The line containing "Figure 3: EM" and every line after it, through the last one below: output exactly these and nothing else.

++++++++++

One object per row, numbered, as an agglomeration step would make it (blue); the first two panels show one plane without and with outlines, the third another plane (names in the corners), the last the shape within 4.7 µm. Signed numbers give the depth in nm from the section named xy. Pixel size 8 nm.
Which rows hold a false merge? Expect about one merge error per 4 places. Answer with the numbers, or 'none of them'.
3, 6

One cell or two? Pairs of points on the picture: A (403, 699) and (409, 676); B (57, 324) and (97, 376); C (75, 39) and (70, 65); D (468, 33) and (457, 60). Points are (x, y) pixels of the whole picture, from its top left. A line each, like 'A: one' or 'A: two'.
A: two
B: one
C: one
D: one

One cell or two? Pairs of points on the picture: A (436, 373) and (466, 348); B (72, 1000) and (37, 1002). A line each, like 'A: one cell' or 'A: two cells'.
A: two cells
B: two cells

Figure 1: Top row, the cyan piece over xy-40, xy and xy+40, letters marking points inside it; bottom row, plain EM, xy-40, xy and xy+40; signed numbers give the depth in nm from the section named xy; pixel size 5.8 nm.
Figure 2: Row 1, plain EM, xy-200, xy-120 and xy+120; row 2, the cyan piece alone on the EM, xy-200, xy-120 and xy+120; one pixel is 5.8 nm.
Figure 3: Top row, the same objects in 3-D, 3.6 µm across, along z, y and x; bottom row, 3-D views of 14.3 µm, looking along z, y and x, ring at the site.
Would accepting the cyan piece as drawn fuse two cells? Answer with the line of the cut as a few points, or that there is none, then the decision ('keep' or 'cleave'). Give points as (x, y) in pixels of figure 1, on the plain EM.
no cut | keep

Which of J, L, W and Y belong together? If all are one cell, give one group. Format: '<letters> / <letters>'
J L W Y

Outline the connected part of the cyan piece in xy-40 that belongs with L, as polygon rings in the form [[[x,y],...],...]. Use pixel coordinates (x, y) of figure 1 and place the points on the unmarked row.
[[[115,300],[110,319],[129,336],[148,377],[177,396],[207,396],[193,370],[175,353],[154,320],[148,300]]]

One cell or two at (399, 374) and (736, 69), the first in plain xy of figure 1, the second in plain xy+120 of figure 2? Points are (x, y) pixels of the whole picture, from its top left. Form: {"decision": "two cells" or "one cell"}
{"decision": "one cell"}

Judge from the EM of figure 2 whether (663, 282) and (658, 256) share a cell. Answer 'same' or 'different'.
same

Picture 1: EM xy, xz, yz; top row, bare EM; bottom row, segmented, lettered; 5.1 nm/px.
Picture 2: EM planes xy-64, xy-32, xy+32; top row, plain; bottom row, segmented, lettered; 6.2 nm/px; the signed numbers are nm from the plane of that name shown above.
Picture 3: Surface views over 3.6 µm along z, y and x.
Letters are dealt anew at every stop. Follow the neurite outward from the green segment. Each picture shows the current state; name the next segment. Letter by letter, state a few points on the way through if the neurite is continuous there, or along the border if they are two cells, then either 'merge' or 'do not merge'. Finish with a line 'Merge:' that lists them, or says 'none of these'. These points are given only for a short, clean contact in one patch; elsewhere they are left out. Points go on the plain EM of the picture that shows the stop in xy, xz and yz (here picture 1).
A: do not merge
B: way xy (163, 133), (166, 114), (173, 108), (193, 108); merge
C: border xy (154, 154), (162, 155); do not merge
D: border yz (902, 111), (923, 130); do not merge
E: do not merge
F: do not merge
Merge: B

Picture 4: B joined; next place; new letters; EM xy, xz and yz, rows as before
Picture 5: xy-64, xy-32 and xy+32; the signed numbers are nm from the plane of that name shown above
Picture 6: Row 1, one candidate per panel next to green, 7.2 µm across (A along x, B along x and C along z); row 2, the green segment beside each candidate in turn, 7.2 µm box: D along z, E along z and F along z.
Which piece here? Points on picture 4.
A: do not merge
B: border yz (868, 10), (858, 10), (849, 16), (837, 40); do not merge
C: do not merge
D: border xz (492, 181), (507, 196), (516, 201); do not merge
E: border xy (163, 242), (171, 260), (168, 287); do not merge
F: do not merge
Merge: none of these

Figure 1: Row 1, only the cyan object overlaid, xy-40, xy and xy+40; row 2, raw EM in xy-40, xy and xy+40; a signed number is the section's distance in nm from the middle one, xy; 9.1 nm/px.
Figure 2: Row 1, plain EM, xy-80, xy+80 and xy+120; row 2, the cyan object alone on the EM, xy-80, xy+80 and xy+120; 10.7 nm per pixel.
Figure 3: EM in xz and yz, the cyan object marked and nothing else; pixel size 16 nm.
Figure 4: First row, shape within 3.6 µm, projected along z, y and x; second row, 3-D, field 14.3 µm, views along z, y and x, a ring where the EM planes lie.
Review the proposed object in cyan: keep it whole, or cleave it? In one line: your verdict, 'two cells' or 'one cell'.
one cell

++++++++++

§ **RESULT OF THIS EXERCISE**:
Figure 3: EM in xz and yz, the cyan object marked and nothing else; pixel size 16 nm.
Figure 4: First row, shape within 3.6 µm, projected along z, y and x; second row, 3-D, field 14.3 µm, views along z, y and x, a ring where the EM planes lie.
Review the proposed object in cyan: keep it whole, or cleave it? In one line: your verdict, 'two cells' or 'one cell'.
one cell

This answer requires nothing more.